Tom Brady’s father questions if he’d let his son play football

Tom Brady
New England Patriots quarterback Tom Brady throws during a team workout Thursday in Foxborough, Mass.
(Charles Krupa / Associated Press)

With all of the recent discoveries about the dangers of concussions, Tom Brady’s father said that he’s not sure if he would have let his son play football if knew then what he knows now.

“No, not without hesitation,” Brady Sr. told Michael Silver of Yahoo!

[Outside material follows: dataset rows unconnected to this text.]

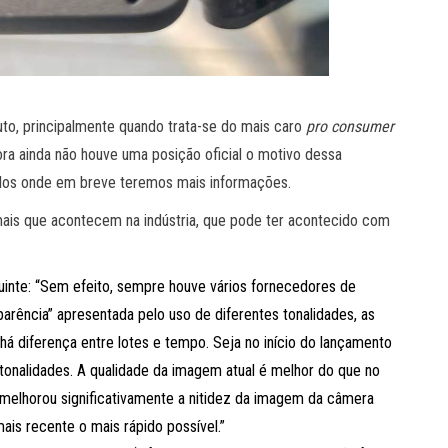
uto, principalmente quando trata-se do mais caro
pro consumer
 ora ainda não houve uma posição oficial o motivo dessa
delos onde em breve teremos mais informações.
mais que acontecem na indústria, que pode ter acontecido com
guinte: “Sem efeito, sempre houve vários fornecedores de
arência” apresentada pelo uso de diferentes tonalidades, as
á diferença entre lotes e tempo. Seja no início do lançamento
tonalidades. A qualidade da imagem atual é melhor do que no
 melhorou significativamente a nitidez da imagem da câmera
ais recente o mais rápido possível.”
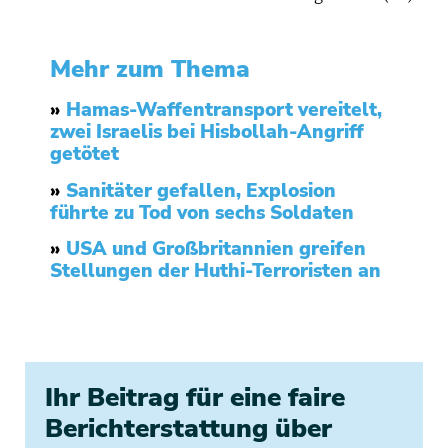
Mehr zum Thema
»
Hamas-Waffentransport vereitelt,
zwei Israelis bei Hisbollah-Angriff
getötet
»
Sanitäter gefallen, Explosion
führte zu Tod von sechs Soldaten
»
USA und Großbritannien greifen
Stellungen der Huthi-Terroristen an
Ihr Beitrag für eine faire
Berichterstattung über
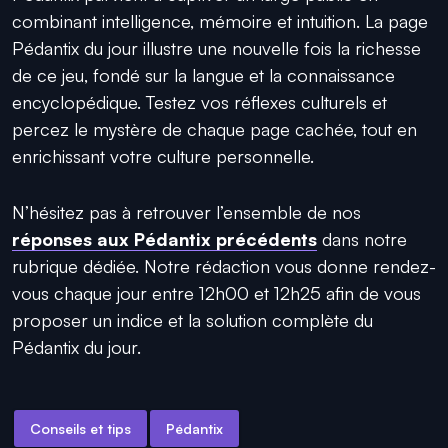
combinant intelligence, mémoire et intuition. La page
Pédantix du jour illustre une nouvelle fois la richesse
de ce jeu, fondé sur la langue et la connaissance
encyclopédique. Testez vos réflexes culturels et
percez le mystère de chaque page cachée, tout en
enrichissant votre culture personnelle.
N’hésitez pas à retrouver l’ensemble de nos
réponses aux Pédantix précédents
dans notre
rubrique dédiée. Notre rédaction vous donne rendez-
vous chaque jour entre 12h00 et 12h25 afin de vous
proposer un indice et la solution complète du
Pédantix du jour.
Conseils et tips
Pédantix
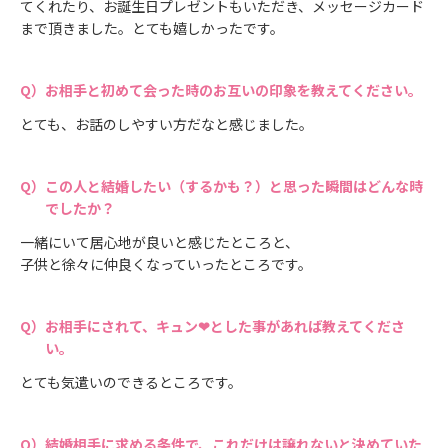
てくれたり、お誕生日プレゼントもいただき、メッセージカード
まで頂きました。とても嬉しかったです。
お相手と初めて会った時のお互いの印象を教えてください。
とても、お話のしやすい方だなと感じました。
この人と結婚したい（するかも？）と思った瞬間はどんな時
でしたか？
一緒にいて居心地が良いと感じたところと、
子供と徐々に仲良くなっていったところです。
お相手にされて、キュン❤とした事があれば教えてくださ
い。
とても気遣いのできるところです。
結婚相手に求める条件で、これだけは譲れないと決めていた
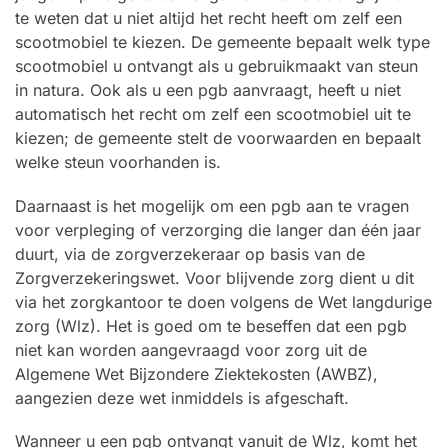
te weten dat u niet altijd het recht heeft om zelf een
scootmobiel te kiezen. De gemeente bepaalt welk type
scootmobiel u ontvangt als u gebruikmaakt van steun
in natura. Ook als u een pgb aanvraagt, heeft u niet
automatisch het recht om zelf een scootmobiel uit te
kiezen; de gemeente stelt de voorwaarden en bepaalt
welke steun voorhanden is.
Daarnaast is het mogelijk om een pgb aan te vragen
voor verpleging of verzorging die langer dan één jaar
duurt, via de zorgverzekeraar op basis van de
Zorgverzekeringswet. Voor blijvende zorg dient u dit
via het zorgkantoor te doen volgens de Wet langdurige
zorg (Wlz). Het is goed om te beseffen dat een pgb
niet kan worden aangevraagd voor zorg uit de
Algemene Wet Bijzondere Ziektekosten (AWBZ),
aangezien deze wet inmiddels is afgeschaft.
Wanneer u een pgb ontvangt vanuit de Wlz, komt het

Sports. “I would be very hesitant to let him play.”

Brady’s father was already very cautious with his son, not allowing him to play the sport until he deemed that he was physically developed enough in the seventh grade.

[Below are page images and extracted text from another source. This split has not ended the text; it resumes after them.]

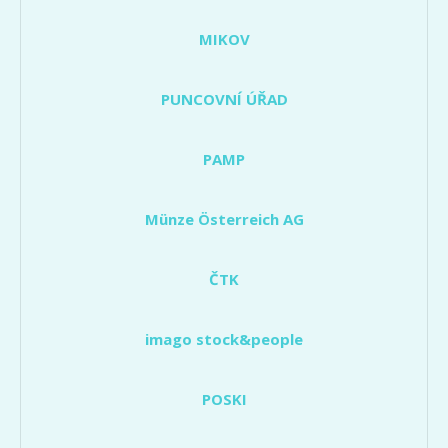
MIKOV
PUNCOVNÍ ÚŘAD
PAMP
Münze Österreich AG
ČTK
imago stock&people
POSKI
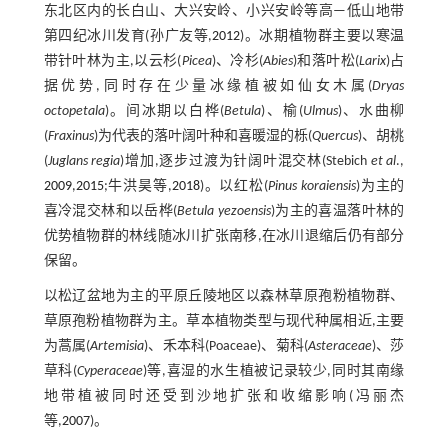
东北区内的长白山、大兴安岭、小兴安岭等高—低山地带
第四纪冰川发育(孙广友等,
2012
)。冰期植物群主要以寒温
带针叶林为主,以云杉(
Picea
)、冷杉(
Abies
)和落叶松(
Larix
)占
据优势,同时存在少量冰缘植被如仙女木属(
Dryas
octopetala
)。间冰期以白桦(
Betula
)、榆(
Ulmus
)、水曲柳
(
Fraxinus
)为代表的落叶阔叶种和喜暖湿的栎(
Quercus
)、胡桃
(
Juglans regia
)增加,逐步过渡为针阔叶混交林(Stebich
et al
.,
2009
,
2015
;牛洪昊等,
2018
)。以红松(
Pinus koraiensis
)为主的
喜冷混交林和以岳桦(
Betula yezoensis
)为主的喜温落叶林的
优势植物群的林线随冰川扩张南移,在冰川退缩后仍有部分
保留。
以松辽盆地为主的平原丘陵地区以森林草原孢粉植物群、
草原孢粉植物群为主。草本植物类型与现代种属相近,主要
为蒿属(
Artemisia
)、禾本科(Poaceae)、菊科(
Asteraceae
)、莎
草科(
Cyperaceae
)等,喜湿的水生植被记录较少,同时其南缘
地带植被同时还受到沙地扩张和收缩影响(冯丽杰
等,
2007
)。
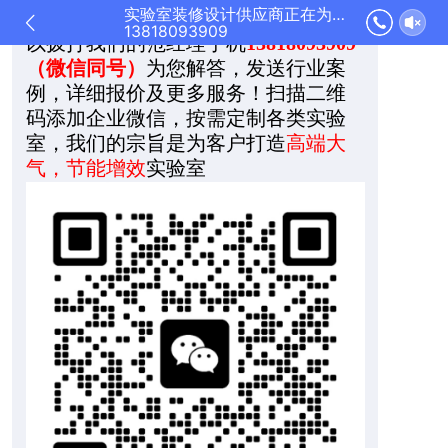
实验室装修设计供应商正在为您服务
机号码
，稍后我们将与你联系，您可
13818093909
以拨打我们的范经理手机
13818093909
（微信同号）
为您解答，发送行业案
例，详细报价及更多服务！扫描二维
码添加企业微信，按需定制各类实验
室，我们的宗旨是为客户打造
高端大
气，节能增效
实验室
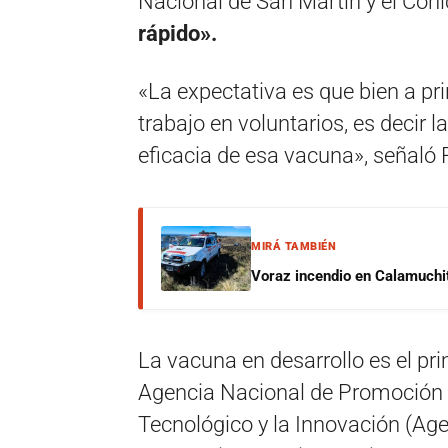
Nacional de San Martín y el Coni
rápido».
«La expectativa es que bien a pr
trabajo en voluntarios, es decir l
eficacia de esa vacuna», señaló 
MIRÁ TAMBIÉN
Voraz incendio en Calamuchit
La vacuna en desarrollo es el pr
Agencia Nacional de Promoción de
Tecnológico y la Innovación (Age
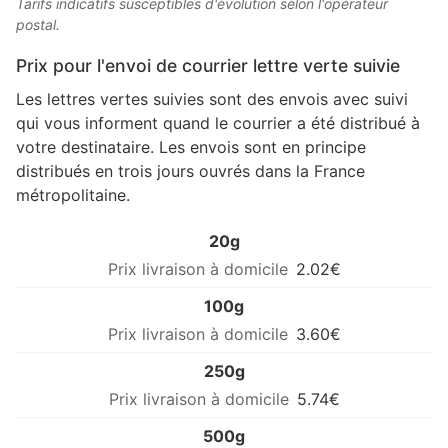
Tarifs indicatifs susceptibles d'évolution selon l'opérateur
postal.
Prix pour l'envoi de courrier lettre verte suivie
Les lettres vertes suivies sont des envois avec suivi
qui vous informent quand le courrier a été distribué à
votre destinataire. Les envois sont en principe
distribués en trois jours ouvrés dans la France
métropolitaine.
20g
2.02€
100g
3.60€
250g
5.74€
500g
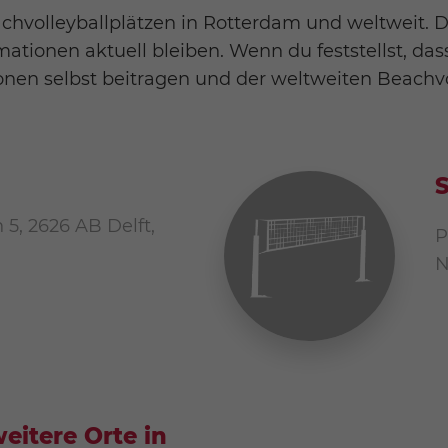
achvolleyballplätzen in Rotterdam und weltweit.
mationen aktuell bleiben. Wenn du feststellst, das
ionen selbst beitragen und der weltweiten Beachv
5, 2626 AB Delft,
P
N
eitere Orte in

“If he were 14 now, and he really wanted to play, in all likelihood I would let him,” he said. “But it would not be an easy decision, at all.”


Brady Sr. said that he still worries whenever his son takes the field with the New England Patriots.

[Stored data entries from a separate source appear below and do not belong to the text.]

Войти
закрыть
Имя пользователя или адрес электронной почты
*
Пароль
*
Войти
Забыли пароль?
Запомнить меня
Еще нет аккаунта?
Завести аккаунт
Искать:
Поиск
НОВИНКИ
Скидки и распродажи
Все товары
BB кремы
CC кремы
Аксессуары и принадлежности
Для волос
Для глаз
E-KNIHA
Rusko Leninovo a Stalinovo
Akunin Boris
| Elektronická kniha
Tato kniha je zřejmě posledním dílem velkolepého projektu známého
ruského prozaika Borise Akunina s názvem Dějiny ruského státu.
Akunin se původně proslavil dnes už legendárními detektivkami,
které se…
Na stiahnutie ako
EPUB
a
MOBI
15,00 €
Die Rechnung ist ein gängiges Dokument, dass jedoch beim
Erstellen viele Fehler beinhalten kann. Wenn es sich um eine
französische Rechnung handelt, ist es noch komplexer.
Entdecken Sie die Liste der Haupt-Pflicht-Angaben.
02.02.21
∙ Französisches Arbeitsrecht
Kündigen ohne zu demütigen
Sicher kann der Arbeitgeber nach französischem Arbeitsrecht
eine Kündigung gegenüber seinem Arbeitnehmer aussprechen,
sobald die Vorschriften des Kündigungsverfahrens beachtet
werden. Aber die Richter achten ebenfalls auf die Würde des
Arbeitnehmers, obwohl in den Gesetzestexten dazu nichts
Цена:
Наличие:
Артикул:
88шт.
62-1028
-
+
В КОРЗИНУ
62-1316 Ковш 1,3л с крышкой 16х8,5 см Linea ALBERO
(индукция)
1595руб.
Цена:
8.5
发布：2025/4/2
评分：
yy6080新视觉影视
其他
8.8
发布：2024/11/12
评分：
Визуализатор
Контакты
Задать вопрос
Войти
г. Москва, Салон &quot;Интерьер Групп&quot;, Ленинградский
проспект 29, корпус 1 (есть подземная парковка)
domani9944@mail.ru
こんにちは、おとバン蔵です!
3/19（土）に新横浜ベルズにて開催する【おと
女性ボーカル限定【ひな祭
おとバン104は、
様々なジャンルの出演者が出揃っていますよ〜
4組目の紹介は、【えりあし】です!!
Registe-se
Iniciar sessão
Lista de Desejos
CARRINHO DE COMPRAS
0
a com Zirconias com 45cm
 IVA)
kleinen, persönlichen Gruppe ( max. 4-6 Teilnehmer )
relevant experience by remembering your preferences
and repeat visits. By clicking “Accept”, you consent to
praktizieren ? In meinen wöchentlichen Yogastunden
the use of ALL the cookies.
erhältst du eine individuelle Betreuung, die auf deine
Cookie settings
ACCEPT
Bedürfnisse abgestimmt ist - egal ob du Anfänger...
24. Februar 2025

“That never goes away. The answer is yes, I’m concerned,” he said. "[Tom] claims that he’s only been dinged once or twice, but I don’t know how forthright he’s being. He’s not gonna tell us, as his parents, anything negative that’s going on. I wouldn’t be shocked that he would hide that.”

His comments come on the heels of former NFL quarterback Kurt Warner saying on “The Dan Patrick Show” that he would prefer that his sons don’t play the sport.

“Can’t make that choice for them if they want to, but there’s no question in my mind,” he said. 


Warner’s response irked former Giants receiver Amani Toomer, who said that he’d let his son play. In an appearance on NBC “SportsTalk,” Toomer stood up for the NFL and what it can offer its players.

“Everything that he’s gotten in his life has come from playing football,” Toomer said of Warner. “He works at the NFL Network right now. For him to try and trash the game, it seems to me that it’s just a little disingenuous to me.”

Professional football offers its players affluence and fame, but at what cost? Is the risk of potentially life-threatening head injuries worth the payoff?

It’s a question that parents will have to weigh as more scientific evidence pours in about the sport.

Warner later reconsidered his earlier comments on “Hill and Schlereth” on ESPN Radio.

“Yeah, I want my kids to play and I want them to be healthy and I’d love them to have a great long career whether that’s collegiate, whether that’s professional,” he said. “I’d love all that. But as a parent I can’t avoid the fact that it’s a dangerous sport, and it’s a violent sport.”